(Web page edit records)
^^^^^^^^

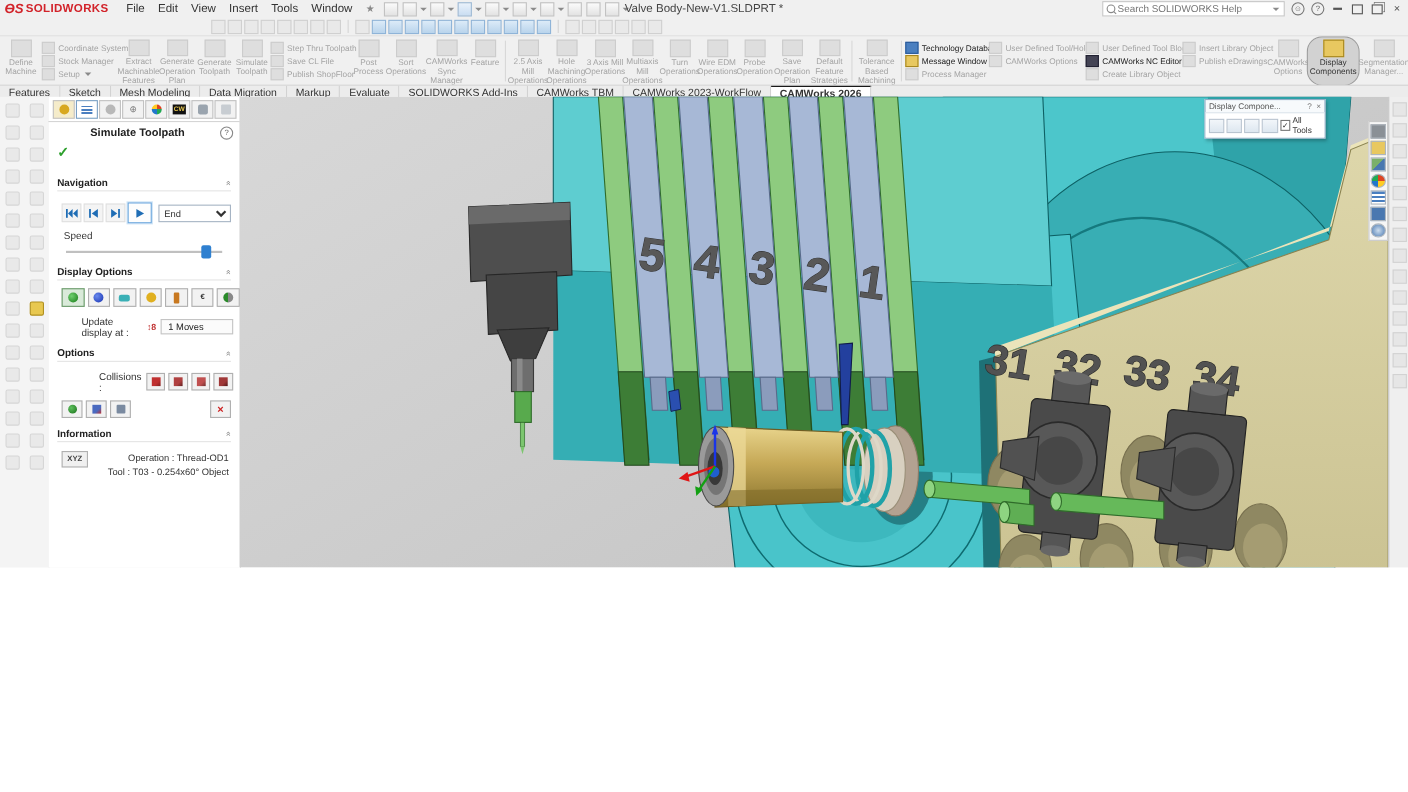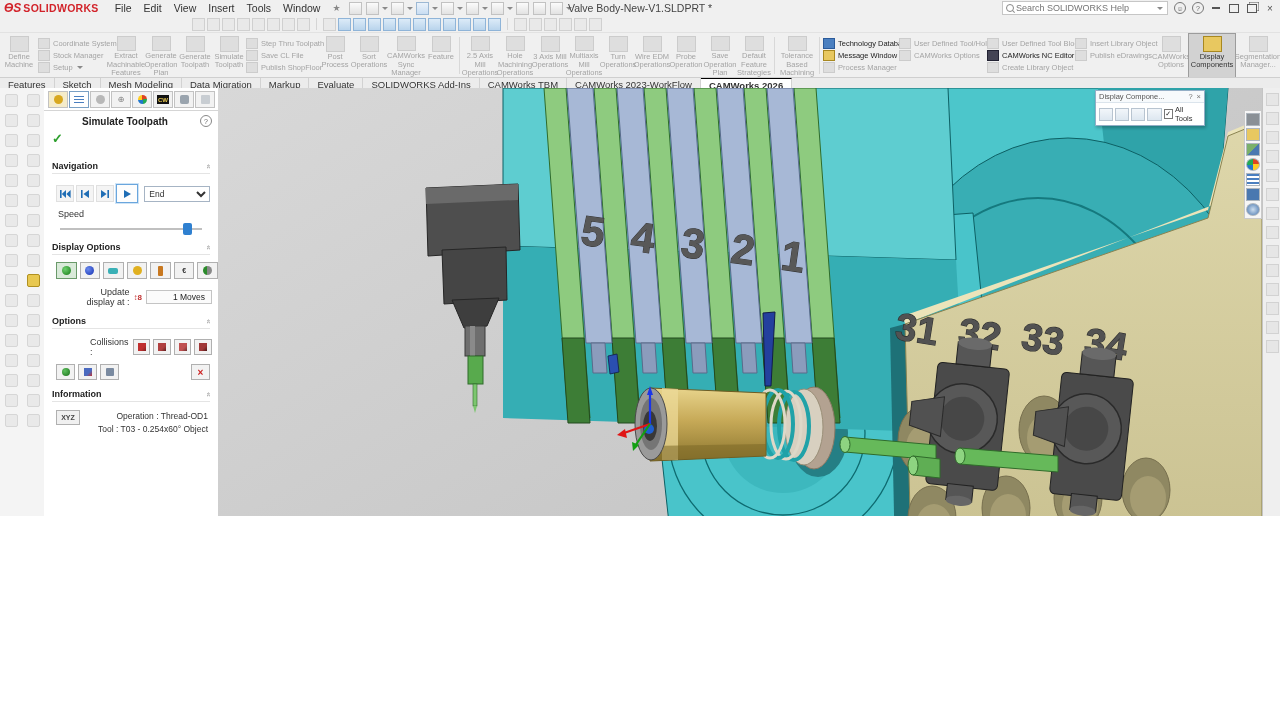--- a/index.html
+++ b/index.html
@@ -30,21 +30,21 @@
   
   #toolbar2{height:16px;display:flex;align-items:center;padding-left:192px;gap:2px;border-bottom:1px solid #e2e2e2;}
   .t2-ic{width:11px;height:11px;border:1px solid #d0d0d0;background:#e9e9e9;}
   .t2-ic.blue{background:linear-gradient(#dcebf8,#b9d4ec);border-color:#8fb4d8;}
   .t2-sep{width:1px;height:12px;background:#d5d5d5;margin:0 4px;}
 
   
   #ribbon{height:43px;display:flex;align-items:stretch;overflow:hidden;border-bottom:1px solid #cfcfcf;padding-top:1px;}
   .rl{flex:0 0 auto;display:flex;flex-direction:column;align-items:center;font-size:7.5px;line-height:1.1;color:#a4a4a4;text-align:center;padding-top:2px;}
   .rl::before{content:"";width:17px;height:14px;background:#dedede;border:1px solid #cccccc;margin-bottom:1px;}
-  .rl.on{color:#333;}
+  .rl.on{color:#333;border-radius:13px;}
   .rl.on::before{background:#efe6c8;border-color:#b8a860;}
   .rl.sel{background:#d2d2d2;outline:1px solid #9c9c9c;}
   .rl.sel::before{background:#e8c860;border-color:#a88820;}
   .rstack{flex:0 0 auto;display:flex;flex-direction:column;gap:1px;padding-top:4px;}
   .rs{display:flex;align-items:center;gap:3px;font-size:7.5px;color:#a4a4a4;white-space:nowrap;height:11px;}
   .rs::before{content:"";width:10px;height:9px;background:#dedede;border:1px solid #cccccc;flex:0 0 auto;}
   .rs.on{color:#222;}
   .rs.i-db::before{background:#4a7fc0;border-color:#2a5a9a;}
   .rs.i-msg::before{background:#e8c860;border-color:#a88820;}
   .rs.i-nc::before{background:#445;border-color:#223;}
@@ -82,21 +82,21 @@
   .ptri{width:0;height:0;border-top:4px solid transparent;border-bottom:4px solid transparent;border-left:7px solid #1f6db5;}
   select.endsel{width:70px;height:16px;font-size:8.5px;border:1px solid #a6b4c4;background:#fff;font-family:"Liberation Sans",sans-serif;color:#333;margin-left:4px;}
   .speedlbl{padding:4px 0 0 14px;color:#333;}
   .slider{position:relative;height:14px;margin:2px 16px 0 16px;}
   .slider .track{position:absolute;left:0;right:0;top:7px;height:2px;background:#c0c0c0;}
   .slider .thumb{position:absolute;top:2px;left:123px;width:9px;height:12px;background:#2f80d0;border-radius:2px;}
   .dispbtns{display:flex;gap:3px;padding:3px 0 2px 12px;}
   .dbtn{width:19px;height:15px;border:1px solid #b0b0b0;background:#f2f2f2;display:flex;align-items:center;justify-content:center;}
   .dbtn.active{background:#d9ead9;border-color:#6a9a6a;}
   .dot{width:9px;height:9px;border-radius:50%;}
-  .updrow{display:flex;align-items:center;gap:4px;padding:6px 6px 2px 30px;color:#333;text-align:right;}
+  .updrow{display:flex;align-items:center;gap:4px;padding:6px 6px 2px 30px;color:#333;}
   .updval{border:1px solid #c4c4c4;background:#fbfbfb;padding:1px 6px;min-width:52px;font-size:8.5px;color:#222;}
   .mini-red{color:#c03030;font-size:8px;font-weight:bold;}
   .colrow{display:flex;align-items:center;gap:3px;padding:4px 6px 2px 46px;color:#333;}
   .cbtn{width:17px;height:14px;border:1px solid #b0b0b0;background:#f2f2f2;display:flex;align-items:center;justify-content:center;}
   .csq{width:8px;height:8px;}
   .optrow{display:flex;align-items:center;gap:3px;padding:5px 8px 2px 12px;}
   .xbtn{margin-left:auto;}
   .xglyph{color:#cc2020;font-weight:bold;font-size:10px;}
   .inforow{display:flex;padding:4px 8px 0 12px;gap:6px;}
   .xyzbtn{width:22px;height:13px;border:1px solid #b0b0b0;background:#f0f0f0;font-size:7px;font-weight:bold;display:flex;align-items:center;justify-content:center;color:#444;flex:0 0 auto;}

^^^^^^^^

## YOUR OBJECTIVE
Pull every line with "before" from the records.

## RESULT OF THE TASK
   .rl::before{content:"";width:17px;height:14px;background:#dedede;border:1px solid #cccccc;margin-bottom:1px;}
   .rl.on::before{background:#efe6c8;border-color:#b8a860;}
   .rl.sel::before{background:#e8c860;border-color:#a88820;}
   .rs::before{content:"";width:10px;height:9px;background:#dedede;border:1px solid #cccccc;flex:0 0 auto;}
   .rs.i-db::before{background:#4a7fc0;border-color:#2a5a9a;}
   .rs.i-msg::before{background:#e8c860;border-color:#a88820;}
   .rs.i-nc::before{background:#445;border-color:#223;}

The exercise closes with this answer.